By Junaid Qaiser
The Shangri-La Dialogue is a key event in the Asia-Pacific region, known for being one of the largest and most significant multilateral defense and security discussions. This year, Pakistan’s message was particularly striking, marked by a sense of urgency and clarity.
Lieutenant General Nauman Zakria, Commander of Pakistan’s I Corps, used the international platform not merely to discuss military affairs, but to underline a broader strategic reality emerging in South Asia after the May 2025 Pakistan-India conflict. His remarks reflected a growing belief within Pakistan’s security establishment that the old assumptions about limited war between two nuclear powers are becoming increasingly dangerous and unrealistic.
The May confrontation between Pakistan and India began after an attack on tourists in occupied Kashmir, which New Delhi quickly blamed on Pakistan without publicly presenting verifiable evidence. Islamabad denied involvement and demanded an impartial investigation. However, within days, tensions escalated dramatically after Indian air strikes targeted areas in Punjab and Azad Kashmir.
Pakistan responded forcefully. The crisis rapidly evolved into a dangerous military standoff involving aerial combat, strikes on military installations, and aggressive information warfare. Although the ceasefire eventually came through international intervention, especially from the United States, the episode left behind an unmistakable lesson: escalation in South Asia is becoming faster, more unpredictable, and far more difficult to control.
This was the central theme of Lt Gen Zakria’s speech at Shangri-La.
His statement that Pakistan’s “resolute response” had debunked the idea of space for war in South Asia was not simply rhetorical posturing. It was a strategic warning. For years, many analysts believed India could engage in controlled conventional military operations against Pakistan without triggering broader escalation. The events of May 2025 appear to have challenged that assumption.
The reality is that modern warfare no longer operates within traditional boundaries. Conflicts today unfold across multiple domains simultaneously — cyber operations, electronic warfare, artificial intelligence, satellite surveillance, information manipulation, and digital infrastructure attacks all shape the battlefield before conventional combat even fully begins.

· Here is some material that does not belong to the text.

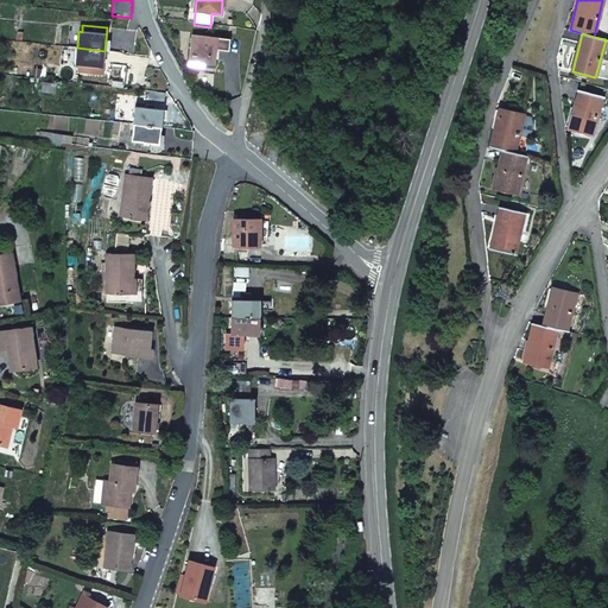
[(229,39),(191,35),(188,62),(214,65),(216,50),(228,51),(229,39)]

Pakistan’s military leadership believes the recent conflict demonstrated the effectiveness of integrated, multi-domain operations backed by coordination among air, land, cyber, intelligence, and strategic communication capabilities. Whether viewed from Islamabad or abroad, the confrontation highlighted how rapidly military exchanges between nuclear rivals can escalate under modern technological conditions.
Nevertheless, perhaps the most important aspect of Zakria’s address was not about military capability at all. It was about responsibility.
At a time when major powers are locked in technological competition, Pakistan’s message focused on the need for restraint, communication, and international norms governing emerging technologies. Zakria warned that artificial intelligence, autonomous systems, cyber tools, and space technologies are compressing decision-making timelines and increasing the risk of miscalculation.
South Asia remains particularly vulnerable because political dialogue between Pakistan and India often collapses precisely when it is needed most. Crisis communication mechanisms remain weak, while nationalist rhetoric on both sides frequently overwhelms diplomatic space. Under such conditions, even limited incidents carry the risk of spiraling into larger confrontation.
This is why Zakria’s emphasis on institutionalised communication channels deserves serious attention. Strategic stability cannot survive on deterrence alone. Nuclear weapons may prevent full-scale war, but they do not eliminate crises, accidents, or miscalculations. History has repeatedly shown that communication between adversaries is often the only barrier preventing escalation from turning catastrophic.
The speech also reflected Pakistan’s broader geopolitical positioning in an increasingly polarised world. Zakria described China as a constructive and stabilising factor contributing to regional balance and economic cooperation. This aligns with Islamabad’s continuing effort to position itself within emerging regional connectivity frameworks while maintaining strategic equilibrium amid intensifying great-power competition.
Equally significant was his focus on societal resilience. Modern warfare targets societies as much as armies. Cyber disruption, disinformation campaigns, political polarisation, and attacks on institutional trust have become central tools of strategic competition. Countries unable to protect public trust and strengthen digital resilience become vulnerable long before any conventional military defeat occurs.